Lewis then goes on to give more examples of how Courtly Love mimics religion in advancing virtues like humility. Favors may be withdrawn in the face of unworthiness. “Yet while Andreas thus wishes to christianize his love theory as far as possible, he has no real reconciliation. His nearest approach to one is a tentative suggestion on the lines of Pope; ‘Can that offend great Nature’s God which Nature’s self inspires?’ – on which we can have no better comment than the words of the lady, in the same conversation, a few lines later, ‘Leaving the religious side of the question out for a moment’…. Once you bring that in, as the lover argues in the same passage, and you must give up, not only loving par amours, but the whole world as well.

Then Andreas “suddenly breaks off and begins anew: ‘You must read all this, my dear Walter, not as though you sought thence to embrace the life of lovers, but that being refreshed by its doctrine and having well learned how to provoke the minds of women to love, you may yet abstain from such provocation, and thus merit a greater reward.’ All that has gone before, we are given to understand, has been written in order that Walter may see, and know, and yet abstain. ‘No man through any good deeds can please God so long as he serves in the service of Love.’

Religion and Courtly Love “are so completely two that analogies naturally arise between them…, Love is, as God is in eternity…. When Frauendienst succeeds in fusing with religion, as in Dante, unity is restored to the mind, and love can be treated with a solemnity that is whole-hearted.
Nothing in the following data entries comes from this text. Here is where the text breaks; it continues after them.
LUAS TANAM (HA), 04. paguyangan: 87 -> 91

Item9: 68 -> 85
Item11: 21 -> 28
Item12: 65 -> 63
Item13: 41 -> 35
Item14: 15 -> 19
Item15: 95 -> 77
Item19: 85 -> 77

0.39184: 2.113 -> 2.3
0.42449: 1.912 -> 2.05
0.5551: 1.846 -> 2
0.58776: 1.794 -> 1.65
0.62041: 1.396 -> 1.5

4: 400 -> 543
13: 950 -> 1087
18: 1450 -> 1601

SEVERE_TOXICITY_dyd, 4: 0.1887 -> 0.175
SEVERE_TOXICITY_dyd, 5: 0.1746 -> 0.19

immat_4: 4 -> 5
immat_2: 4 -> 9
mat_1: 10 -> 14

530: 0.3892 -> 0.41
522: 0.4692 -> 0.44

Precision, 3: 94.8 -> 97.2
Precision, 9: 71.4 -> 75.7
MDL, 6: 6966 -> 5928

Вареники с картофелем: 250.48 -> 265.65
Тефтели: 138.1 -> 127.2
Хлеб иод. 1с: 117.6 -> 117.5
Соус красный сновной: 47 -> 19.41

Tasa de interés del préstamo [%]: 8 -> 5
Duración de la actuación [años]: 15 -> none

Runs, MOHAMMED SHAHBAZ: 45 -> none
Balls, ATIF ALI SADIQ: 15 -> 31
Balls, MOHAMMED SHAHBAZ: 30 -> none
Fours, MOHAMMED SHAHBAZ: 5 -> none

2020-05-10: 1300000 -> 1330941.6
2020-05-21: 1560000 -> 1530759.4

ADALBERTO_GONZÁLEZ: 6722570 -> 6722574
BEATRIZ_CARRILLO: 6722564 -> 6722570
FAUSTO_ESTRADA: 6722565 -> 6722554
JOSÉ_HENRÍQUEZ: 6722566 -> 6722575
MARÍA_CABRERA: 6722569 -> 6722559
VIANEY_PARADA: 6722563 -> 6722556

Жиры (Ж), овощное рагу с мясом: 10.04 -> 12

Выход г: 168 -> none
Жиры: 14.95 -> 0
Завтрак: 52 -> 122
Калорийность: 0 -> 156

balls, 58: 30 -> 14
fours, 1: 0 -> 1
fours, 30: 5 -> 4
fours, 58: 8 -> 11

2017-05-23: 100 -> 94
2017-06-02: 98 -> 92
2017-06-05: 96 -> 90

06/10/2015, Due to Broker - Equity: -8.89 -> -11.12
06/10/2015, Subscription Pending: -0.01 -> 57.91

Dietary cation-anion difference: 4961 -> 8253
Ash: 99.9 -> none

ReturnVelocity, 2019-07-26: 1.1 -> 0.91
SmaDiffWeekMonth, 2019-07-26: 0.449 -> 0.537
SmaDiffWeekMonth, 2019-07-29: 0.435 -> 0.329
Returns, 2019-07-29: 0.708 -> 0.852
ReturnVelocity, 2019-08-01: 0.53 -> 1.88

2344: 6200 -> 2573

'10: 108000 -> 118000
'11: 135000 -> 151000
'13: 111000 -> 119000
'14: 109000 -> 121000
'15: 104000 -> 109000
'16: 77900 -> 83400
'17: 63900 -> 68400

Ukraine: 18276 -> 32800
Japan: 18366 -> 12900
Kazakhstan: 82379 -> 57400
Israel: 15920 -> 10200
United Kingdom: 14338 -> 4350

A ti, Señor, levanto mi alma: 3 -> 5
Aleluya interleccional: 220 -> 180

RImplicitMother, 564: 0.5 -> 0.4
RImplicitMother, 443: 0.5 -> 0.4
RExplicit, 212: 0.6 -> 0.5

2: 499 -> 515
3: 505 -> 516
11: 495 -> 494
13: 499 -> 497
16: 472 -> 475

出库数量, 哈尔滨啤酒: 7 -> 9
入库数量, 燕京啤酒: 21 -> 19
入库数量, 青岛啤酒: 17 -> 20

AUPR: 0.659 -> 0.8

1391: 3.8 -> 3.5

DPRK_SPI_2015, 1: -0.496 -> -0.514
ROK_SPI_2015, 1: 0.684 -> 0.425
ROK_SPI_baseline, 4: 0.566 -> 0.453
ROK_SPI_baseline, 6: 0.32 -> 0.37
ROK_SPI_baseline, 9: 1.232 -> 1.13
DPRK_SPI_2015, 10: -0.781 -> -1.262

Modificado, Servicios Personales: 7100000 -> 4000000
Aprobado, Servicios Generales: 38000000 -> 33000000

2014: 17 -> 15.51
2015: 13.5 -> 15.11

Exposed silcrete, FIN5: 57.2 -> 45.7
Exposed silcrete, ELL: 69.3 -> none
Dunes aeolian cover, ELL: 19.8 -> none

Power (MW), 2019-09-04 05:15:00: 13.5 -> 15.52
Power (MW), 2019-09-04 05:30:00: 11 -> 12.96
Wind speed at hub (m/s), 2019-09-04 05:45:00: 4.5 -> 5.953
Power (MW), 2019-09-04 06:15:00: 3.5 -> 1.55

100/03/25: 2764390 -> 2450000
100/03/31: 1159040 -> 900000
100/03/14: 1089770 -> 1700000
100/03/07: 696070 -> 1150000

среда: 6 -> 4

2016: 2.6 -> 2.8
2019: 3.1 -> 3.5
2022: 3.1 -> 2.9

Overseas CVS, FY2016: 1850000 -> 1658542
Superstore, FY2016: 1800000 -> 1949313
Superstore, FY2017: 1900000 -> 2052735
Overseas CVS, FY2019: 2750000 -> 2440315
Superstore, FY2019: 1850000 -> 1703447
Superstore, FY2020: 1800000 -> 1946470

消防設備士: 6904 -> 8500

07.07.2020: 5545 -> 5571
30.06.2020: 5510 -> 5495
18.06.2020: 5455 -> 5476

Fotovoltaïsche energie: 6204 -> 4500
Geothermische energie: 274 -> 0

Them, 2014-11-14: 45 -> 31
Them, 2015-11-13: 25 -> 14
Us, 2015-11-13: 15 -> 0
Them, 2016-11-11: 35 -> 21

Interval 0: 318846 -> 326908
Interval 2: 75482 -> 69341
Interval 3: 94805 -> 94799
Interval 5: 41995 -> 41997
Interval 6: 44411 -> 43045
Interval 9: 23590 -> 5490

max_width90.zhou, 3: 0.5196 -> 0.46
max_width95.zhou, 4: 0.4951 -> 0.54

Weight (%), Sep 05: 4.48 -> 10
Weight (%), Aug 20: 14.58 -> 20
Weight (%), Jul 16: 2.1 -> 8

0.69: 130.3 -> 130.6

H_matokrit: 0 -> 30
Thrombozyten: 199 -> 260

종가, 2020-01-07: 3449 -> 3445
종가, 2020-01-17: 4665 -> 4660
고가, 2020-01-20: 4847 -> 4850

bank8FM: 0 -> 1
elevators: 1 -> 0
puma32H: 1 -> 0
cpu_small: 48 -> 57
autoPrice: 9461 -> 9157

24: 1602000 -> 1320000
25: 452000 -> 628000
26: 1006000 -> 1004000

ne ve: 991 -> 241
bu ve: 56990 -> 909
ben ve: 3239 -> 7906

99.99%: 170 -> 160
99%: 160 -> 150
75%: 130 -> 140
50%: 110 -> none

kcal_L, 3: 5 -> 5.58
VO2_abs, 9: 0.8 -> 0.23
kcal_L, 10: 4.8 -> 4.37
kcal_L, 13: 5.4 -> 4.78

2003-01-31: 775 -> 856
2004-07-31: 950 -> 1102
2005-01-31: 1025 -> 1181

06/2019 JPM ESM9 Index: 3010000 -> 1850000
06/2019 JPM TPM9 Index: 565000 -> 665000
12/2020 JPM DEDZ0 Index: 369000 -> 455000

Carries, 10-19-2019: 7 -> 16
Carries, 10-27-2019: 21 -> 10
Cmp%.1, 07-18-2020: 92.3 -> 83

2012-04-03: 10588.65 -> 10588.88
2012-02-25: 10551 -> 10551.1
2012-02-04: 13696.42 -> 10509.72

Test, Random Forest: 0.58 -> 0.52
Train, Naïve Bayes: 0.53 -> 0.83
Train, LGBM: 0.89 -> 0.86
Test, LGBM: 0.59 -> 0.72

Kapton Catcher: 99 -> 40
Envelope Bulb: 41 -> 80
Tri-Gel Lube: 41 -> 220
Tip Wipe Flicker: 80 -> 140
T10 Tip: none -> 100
But where it is not so fused, it can never, under the shadow of a tremendous rival, be more than a temporary truancy…. We hear the bell clang; and the children, suddenly hushed and grave, and a little frightened, troop back to their master.”

(p32 – 43)

I do not know if Lewis at this point is considering Dante to have invented a dangerous fusion of the two or if he’s providing an answer. I hope he’ll explain it later. I’m also not sure what to do with earthly love as analogy of God’s love either, and have been confused about that for some time, even in a marriage relationship. I think the distinctions between how CL’s view of married love and par amours has been blurred in more recent times with a more idealized view of marital bliss, but we can relate to what he said as well. Now extra-marital affaires de coeur are more often presented in stories, whether fulfilled or tragically not. We dangerously gain sympathy for the adulterous lovers, not that their pain doesn’t deserve some sympathy, if some of the nobility and sacrifice explained above are demonstrated.

It seems to me that this type of adoration of Romantic Love and Beauty is idolatry, where the object of affection is given god-like status over us. It, and the lover become our salvation. I think this is a perversion of proper veneration of Church-recognized Saints who do not embody a dialectic between God and man, but are actually God with and among us. It is His grace and love that are His energies which enliven us through the Saint and enable us to become Saints ourselves – in Communion with God. It is a subtle difference, but the consequences of the error end up driving us away from His Presence, not towards it. It is as if they took Christ out of Mary’s arms and Mary began to act alone. She could probably put on a pretty good imitation, but it would not lead us to deification. Love and Beauty are energies of God, but they are not God’s Essence (however they are not separated from it/Him either). To worship them apart from Him misses the mark.